Parmi les entreprises suisses sondées, 41% ne connaissent pas la valeur actuelle sur le marché de leurs propres immeubles d'exploitation. «Il est pourtant très important de connaître la valeur marchande des biens immobiliers. Les immeubles d'exploitation ne constituent pas seulement un facteur de coût, mais surtout des valeurs patrimoniales dont une entreprise devrait absolument s'efforcer d'augmenter la valeur», affirme Kurt Ritz, associé et responsable du secteur Immobilier.
Un potentiel de valeur méconnu
Environ 44% des entreprises suisses considèrent les immeubles d'exploitation comme un facteur de production pur. Quelque 31% des entreprises suisses interrogées décrivent leurs immeubles d'exploitation comme une valeur importante, 13% comme le facteur central de la réussite de leur entreprise. Cette focalisation sur les coûts se reflète aussi dans la gestion de la valeur: 10% des entreprises aspirent à une augmentation de la valeur de leurs biens immobiliers.
Manque de savoir-faire interne en matière d'évaluation
Parmi les entreprises interrogées, 59% évaluent régulièrement leurs biens immobiliers et parmi ces dernières, 59% mandatent un partenaire externe pour cette évaluation. Le manque de savoir-faire en matière d'évaluation au sein de l'entreprise, ainsi que les exigences élevées des organismes de crédit lors de négociations sont les raisons pour lesquelles des experts externes sont nommés. Parmi les entreprises, 34% réalisent leurs évaluations en interne et 7% choisissent les deux procédés d'évaluation.
Les entreprises suisses craignent les risques
Dans 30% des entreprises interrogées, des transactions immobilières ont eu lieu ces dernières années: 44% étaient des restructurations internes, 41% des ventes à des tiers sans cession-bail et 15% des ventes avec cession-bail simultanée. Aucun retournement de tendance n'est à prévoir: 24% des entreprises interrogées envisagent de réaliser une transaction immobilière dans les années à venir. Les entreprises suisses craignent de perdre leur indépendance opérationnelle en vendant leurs biens immobiliers et considèrent comme un obstacle la situation prétendument mauvaise et/ou l'inexistence du marché des transactions des immeubles d'exploitation.

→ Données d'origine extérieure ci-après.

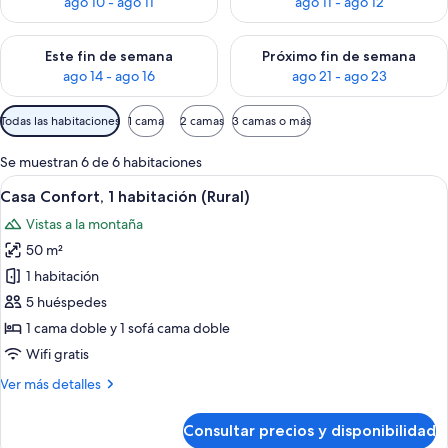
ago 10 - ago 11
ago 11 - ago 12
Consulta la disponibilidad para este fin de semana, ago 14 - a
Consulta la disponibilidad par
Este fin de semana
Próximo fin de semana
ago 14 - ago 16
ago 21 - ago 23
Filtros
Todas las habitaciones
1 cama
2 camas
3 camas o más
disponibles
para
Se muestran 6 de 6 habitaciones
las
Abrir
Una cama bien hecha con un edredón c
7
Casa Confort, 1 habitación (Rural)
habitaciones
todas
Vistas a la montaña
las
50 m²
fotos
de
1 habitación
Casa
5 huéspedes
Confort,
1 cama doble y 1 sofá cama doble
1
Wifi gratis
habitación
Más
Ver más detalles
(Rural)
detalles
de
Consultar precios y disponibilidad
Casa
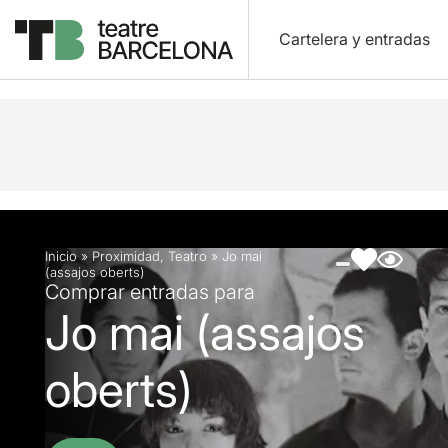
Cartelera y entradas
Descripción
Ficha artística
Fotos y vídeos
Inicio
»
Proximidad
,
Teatro
»
Jo mai
(assajos oberts)
Comprar entradas para
Jo mai (assajos
oberts)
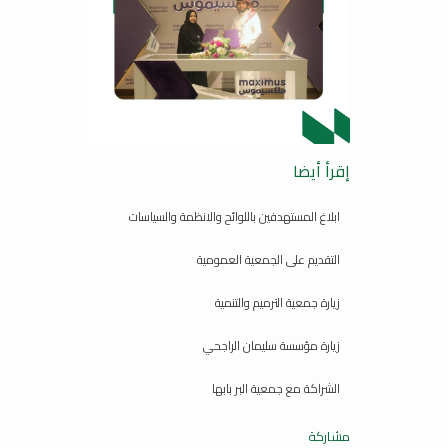
إقرأ أيضا
ابلاغ المستهدفين باللوائح والانظمة والسياسات
التقديم على الجمعية العمومية
زيارة جمعية الترميم والتنمية
زيارة مؤسسة سليمان الراجحي
الشراكة مع جمعية البر بابها
مشاركة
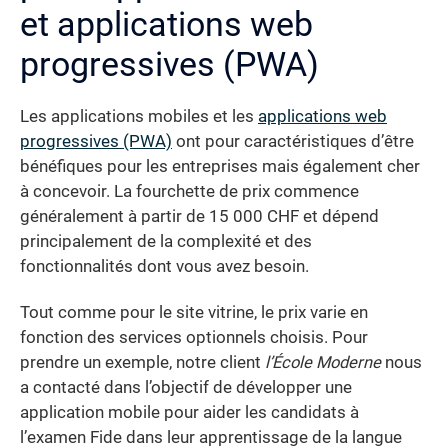
et applications web
progressives (PWA)
Les applications mobiles et les
applications web
progressives (PWA)
ont pour caractéristiques d’être
bénéfiques pour les entreprises mais également cher
à concevoir. La fourchette de prix commence
généralement à partir de 15 000 CHF et dépend
principalement de la complexité et des
fonctionnalités dont vous avez besoin.
Tout comme pour le site vitrine, le prix varie en
fonction des services optionnels choisis. Pour
prendre un exemple, notre client
l’École Moderne
nous
a contacté dans l’objectif de développer une
application mobile pour aider les candidats à
l’examen Fide dans leur apprentissage de la langue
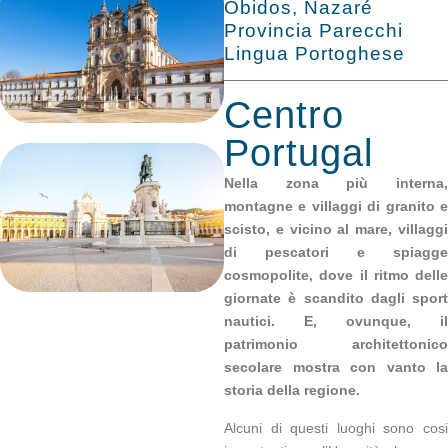
Obidos, Nazaré
Provincia Parecchi
Lingua Portoghese
Centro
Portugal
Nella zona più interna,
montagne e villaggi di granito e
scisto, e vicino al mare, villaggi
di pescatori e spiagge
cosmopolite, dove il ritmo delle
giornate è scandito dagli sport
nautici. E, ovunque, il
patrimonio architettonico
secolare mostra con vanto la
storia della regione.
Alcuni di questi luoghi sono cosi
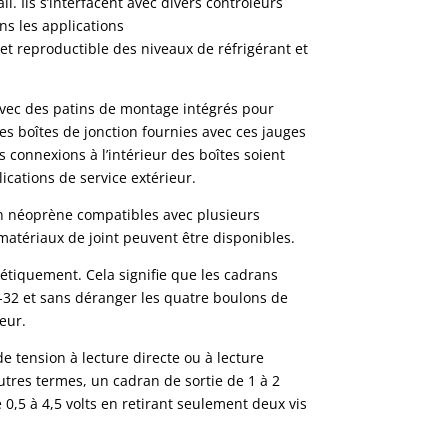
all. Ils s’interfacent avec divers contrôleurs
ns les applications
 reproductible des niveaux de réfrigérant et
avec des patins de montage intégrés pour
Les boîtes de jonction fournies avec ces jauges
 connexions à l’intérieur des boîtes soient
ications de service extérieur.
en néoprène compatibles avec plusieurs
 matériaux de joint peuvent être disponibles.
étiquement. Cela signifie que les cadrans
6-32 et sans déranger les quatre boulons de
eur.
e tension à lecture directe ou à lecture
tres termes, un cadran de sortie de 1 à 2
 0,5 à 4,5 volts en retirant seulement deux vis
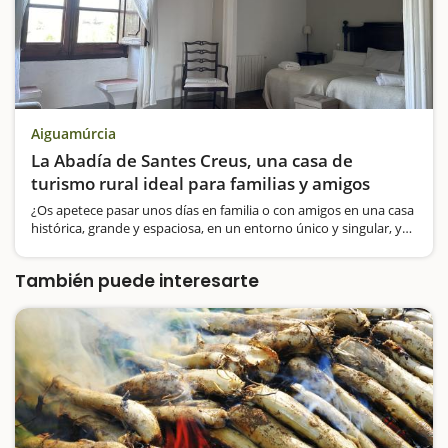
Aiguamúrcia
La Abadía de Santes Creus, una casa de
turismo rural ideal para familias y amigos
¿Os apetece pasar unos días en familia o con amigos en una casa
histórica, grande y espaciosa, en un entorno único y singular, y
alejada de las aglomeraciones?Os presentamos la Casa Rural
L'Abadia de Santes Creus, un alojamiento…
También puede interesarte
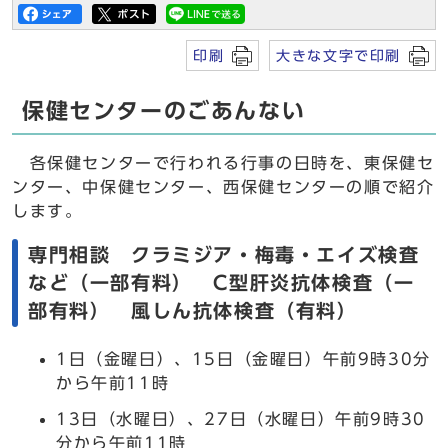
印刷
大きな文字で印刷
保健センターのごあんない
各保健センターで行われる行事の日時を、東保健セ
ンター、中保健センター、西保健センターの順で紹介
します。
専門相談 クラミジア・梅毒・エイズ検査
など（一部有料） C型肝炎抗体検査（一
部有料） 風しん抗体検査（有料）
1日（金曜日）、15日（金曜日）午前9時30分
から午前11時
13日（水曜日）、27日（水曜日）午前9時30
分から午前11時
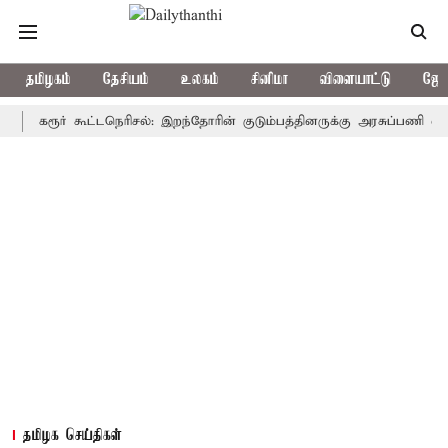
தமிழகம்
தேசியம்
உலகம்
சினிமா
விளையாட்டு
ஜோத
ரூர் கூட்டநெரிசல்: இறந்தோரின் குடும்பத்தினருக்கு அரசுப்பணி வழக்கு; வர
தமிழக செய்திகள்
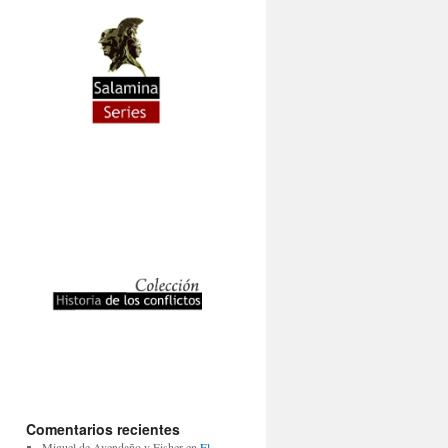
Comentarios recientes
Miguel de Avendaño y Fisher
en
El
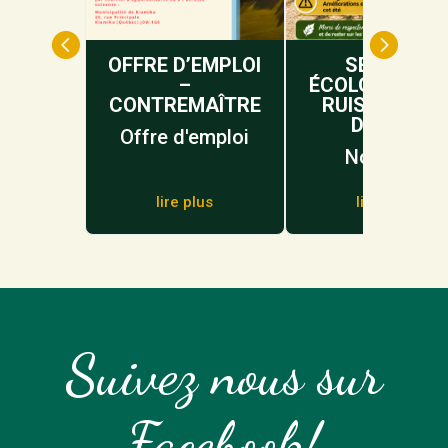


OFFRE D’EMPLOI
SENTIER
–
ÉCOLOGIQUE 
CONTREMAÎTRE
RUISSEAU DU
DIABLE
Offre d'emploi
Nouvelle
lire plus
lire plus
Suivez nous sur
Facebook!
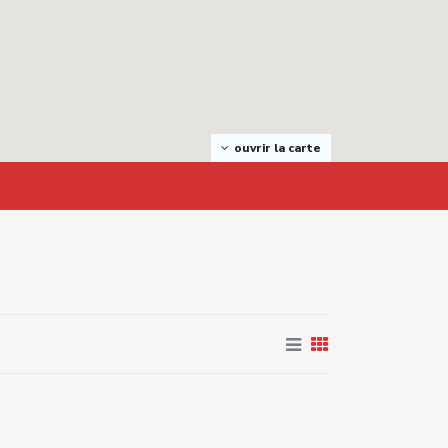
ouvrir la carte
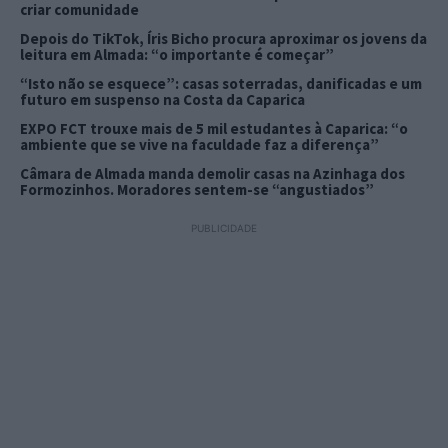
criar comunidade
Depois do TikTok, Íris Bicho procura aproximar os jovens da
leitura em Almada: “o importante é começar”
“Isto não se esquece”: casas soterradas, danificadas e um
futuro em suspenso na Costa da Caparica
EXPO FCT trouxe mais de 5 mil estudantes à Caparica: “o
ambiente que se vive na faculdade faz a diferença”
Câmara de Almada manda demolir casas na Azinhaga dos
Formozinhos. Moradores sentem-se “angustiados”
PUBLICIDADE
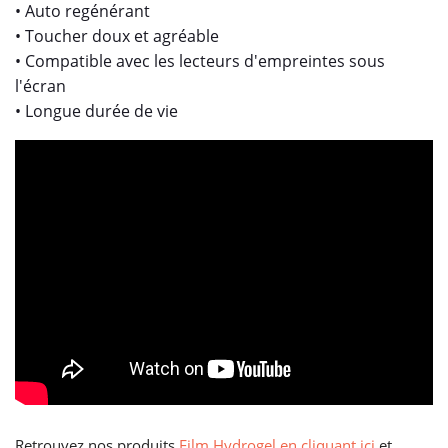
• Auto regénérant
• Toucher doux et agréable
• Compatible avec les lecteurs d'empreintes sous
l'écran
• Longue durée de vie
Retrouvez nos produits
Film Hydrogel en cliquant ici
et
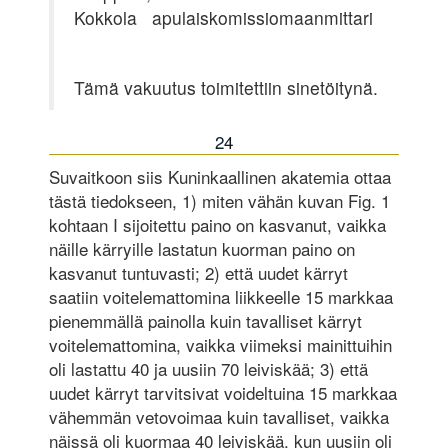
Kokkola apulaiskomissiomaanmittari
Tämä vakuutus toimitettiin sinetöitynä.
24
Suvaitkoon siis Kuninkaallinen akatemia ottaa
tästä tiedokseen, 1) miten vähän kuvan Fig. 1
kohtaan I sijoitettu paino on kasvanut, vaikka
näille kärryille lastatun kuorman paino on
kasvanut tuntuvasti; 2) että uudet kärryt
saatiin voitelemattomina liikkeelle 15 markkaa
pienemmällä painolla kuin tavalliset kärryt
voitelemattomina, vaikka viimeksi mainittuihin
oli lastattu 40 ja uusiin 70 leiviskää; 3) että
uudet kärryt tarvitsivat voideltuina 15 markkaa
vähemmän vetovoimaa kuin tavalliset, vaikka
näissä oli kuormaa 40 leiviskää, kun uusiin oli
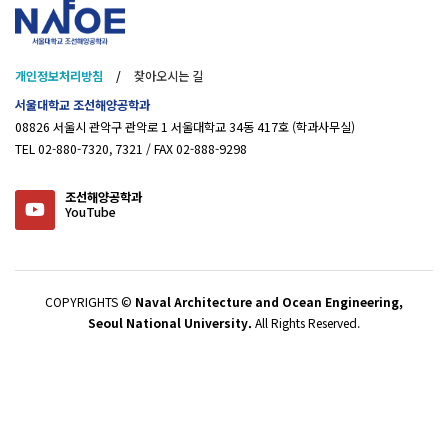
개인정보처리방침
/
찾아오시는 길
서울대학교 조선해양공학과
08826 서울시 관악구 관악로 1 서울대학교 34동 417호 (학과사무실)
TEL 02-880-7320, 7321 / FAX 02-888-9298
조선해양공학과
YouTube
COPYRIGHTS ©
Naval Architecture and Ocean Engineering,
Seoul National University.
All Rights Reserved.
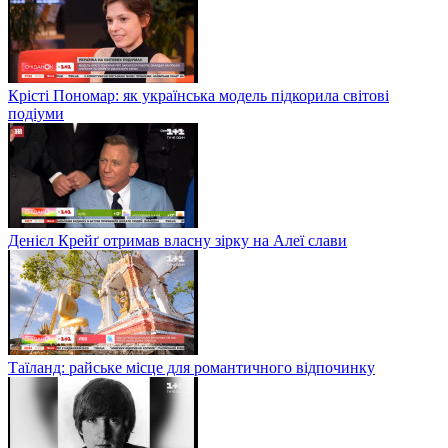
Крісті Пономар: як українська модель підкорила світові
подіуми
Денієл Крейґ отримав власну зірку на Алеї слави
Таїланд: райське місце для романтичного відпочинку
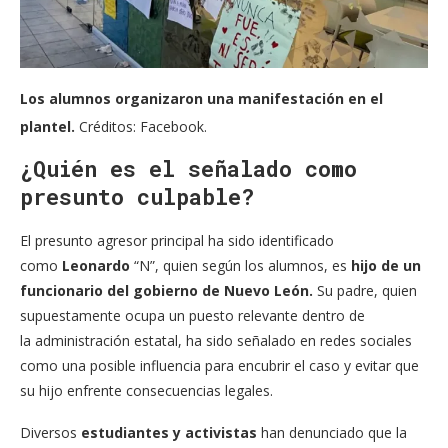
Los alumnos organizaron una manifestación en el
plantel.
Créditos: Facebook.
¿Quién es el señalado como
presunto culpable?
El presunto agresor principal ha sido identificado
como
Leonardo
“N”, quien según los alumnos, es
hijo de un
funcionario del gobierno de Nuevo León.
Su padre, quien
supuestamente ocupa un puesto relevante dentro de
la
administración
estatal, ha sido señalado en redes sociales
como una posible influencia para encubrir el caso y evitar que
su hijo enfrente consecuencias legales.
Diversos
estudiantes y activistas
han denunciado que la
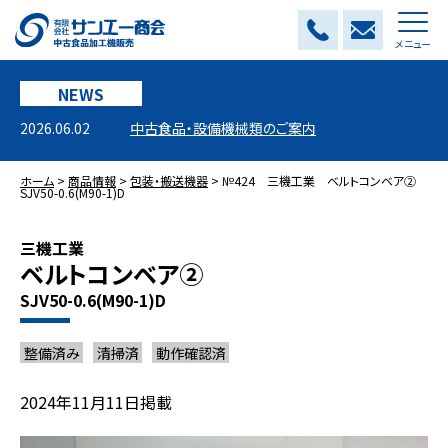
メニュー
NEWS
2026.06.02
中古食品・設備機械類のご案内
ホーム
>
商品情報
>
包装・搬送機器
>
№424 三機工業 ベルトコンベア②
SJV50-0.6(M90-1)D
三機工業
ベルトコンベア②
SJV50-0.6(M90-1)D
整備済み
清掃済
動作確認済
2024年11月11日掲載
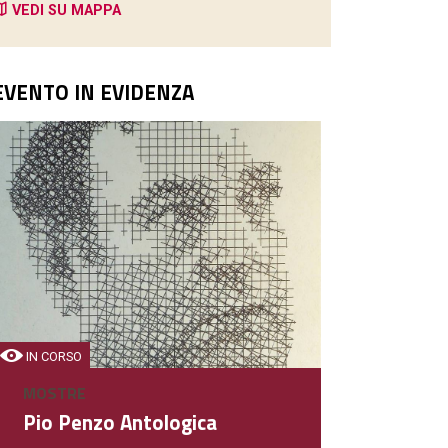
VEDI SU MAPPA
EVENTO IN EVIDENZA
GELATERIE
El Gelataro De Magrè
Bar - Gelateria
IN CORSO
MOSTRE
DETTAGLIO
Pio Penzo Antologica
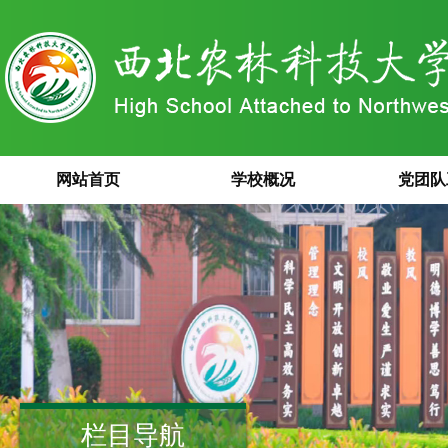
网站首页
学校概况
党团队
栏目导航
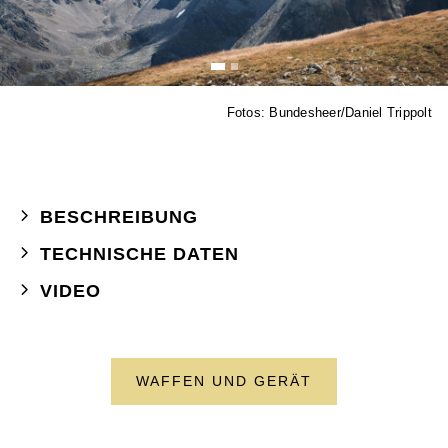
Fotos: Bundesheer/Daniel Trippolt
BESCHREIBUNG
TECHNISCHE DATEN
VIDEO
WAFFEN UND GERÄT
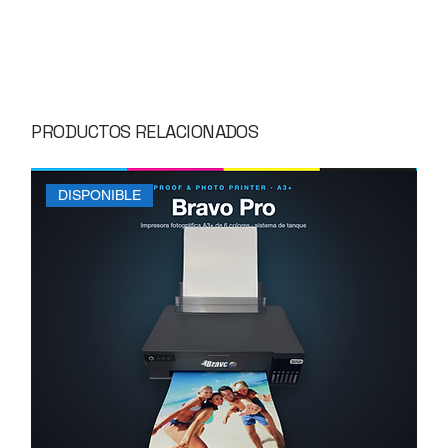
PRODUCTOS RELACIONADOS
DISPONIBLE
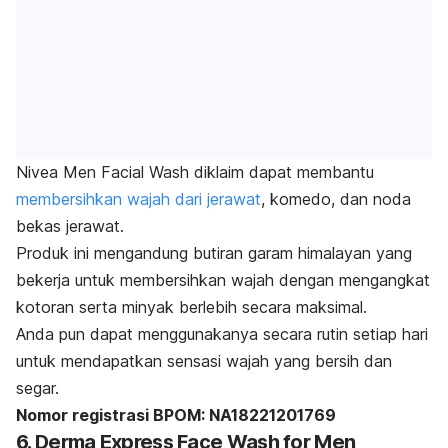
Nivea Men Facial Wash diklaim dapat membantu
membersihkan wajah dari jerawat
, komedo, dan noda
bekas jerawat.
Produk ini mengandung butiran garam himalayan yang
bekerja untuk membersihkan wajah dengan mengangkat
kotoran serta minyak berlebih secara maksimal.
Anda pun dapat menggunakanya secara rutin setiap hari
untuk mendapatkan sensasi wajah yang bersih dan
segar.
Nomor registrasi BPOM: NA18221201769
6. Derma Express Face Wash for Men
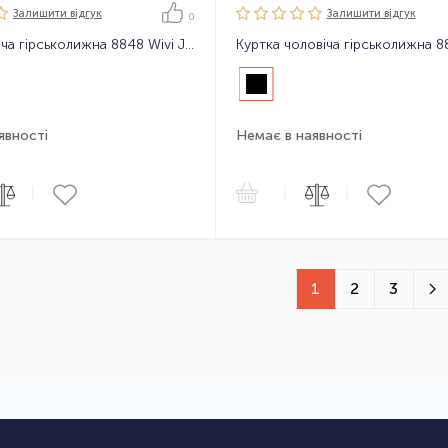
Залишити вiдгук
Залишити вiдгук
0
Куртка жіноча гірськолижна 8848 Wivi Jacket
явності
Немає в наявності
|
|
|
1
2
3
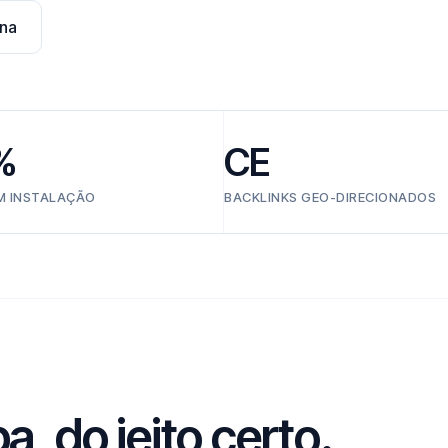
na
%
CE
EM INSTALAÇÃO
BACKLINKS GEO-DIRECIONADOS
, do jeito certo.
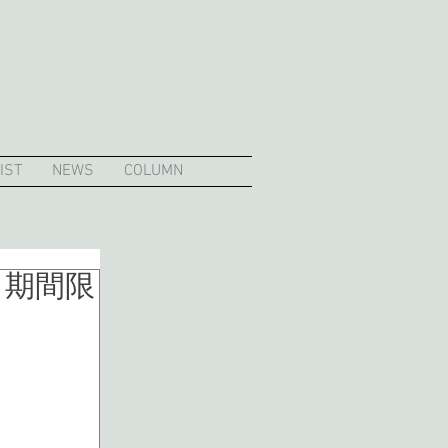
IST
NEWS
COLUMN
ト期間限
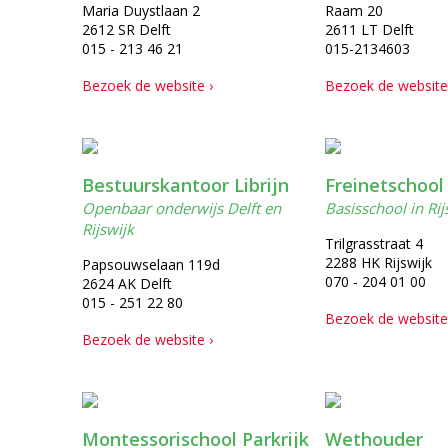
Maria Duystlaan 2
Raam 20
2612 SR Delft
2611 LT Delft
015 - 213 46 21
015-2134603
Bezoek de website ›
Bezoek de website
Bestuurskantoor Librijn
Freinetschool 
Openbaar onderwijs Delft en
Basisschool in Rij
Rijswijk
Trilgrasstraat 4
2288 HK Rijswijk
Papsouwselaan 119d
070 - 204 01 00
2624 AK Delft
015 - 251 22 80
Bezoek de website
Bezoek de website ›
Montessorischool Parkrijk
Wethouder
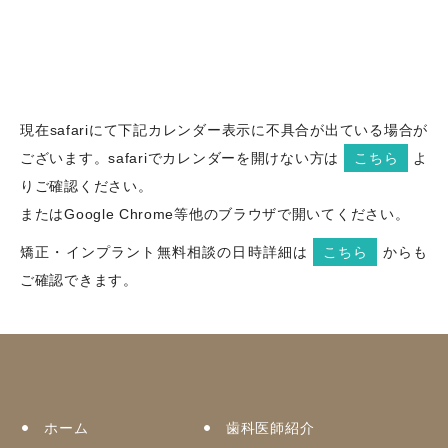
現在safariにて下記カレンダー表示に不具合が出ている場合が
ございます。safariでカレンダーを開けない方は
こちら
よ
りご確認ください。
またはGoogle Chrome等他のブラウザで開いてください。
矯正・インプラント無料相談の日時詳細は
こちら
からも
ご確認できます。
ホーム
歯科医師紹介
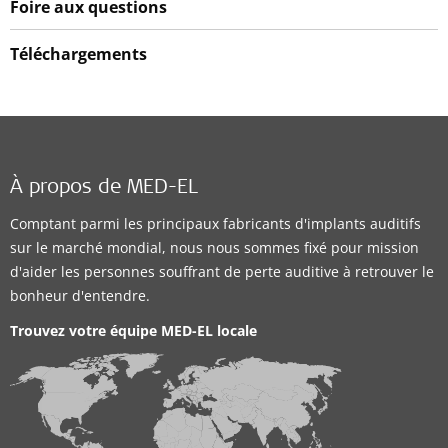
Foire aux questions
Téléchargements
À propos de MED-EL
Comptant parmi les principaux fabricants d'implants auditifs
sur le marché mondial, nous nous sommes fixé pour mission
d'aider les personnes souffrant de perte auditive à retrouver le
bonheur d'entendre.
Trouvez votre équipe MED-EL locale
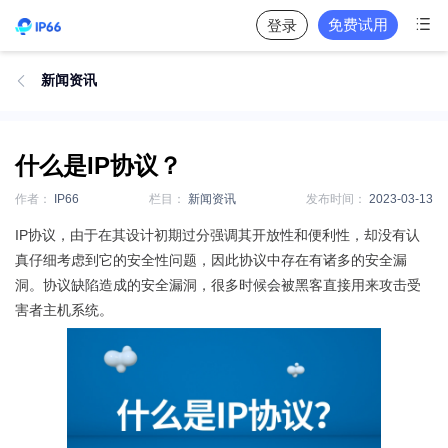

免费试用
登录
新闻资讯

什么是IP协议？
作者：
IP66
栏目：
新闻资讯
发布时间：
2023-03-13
IP协议，由于在其设计初期过分强调其开放性和便利性，却没有认
真仔细考虑到它的安全性问题，因此协议中存在有诸多的安全漏
洞。协议缺陷造成的安全漏洞，很多时候会被黑客直接用来攻击受
害者主机系统。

Kurt Ritz s'inscrit en faux contre cette affirmation: «Tandis que jusqu'à une époque récente, seuls les immeubles commerciaux et les maisons d'habitation intéressaient les investisseurs du secteur de l'immobilier, aujourd'hui des biens immobiliers spécifiques comme les immeubles industriels, les hôtels, les hôpitaux et les centres logistiques en cession-bail sont des objets d'investissement prisés.»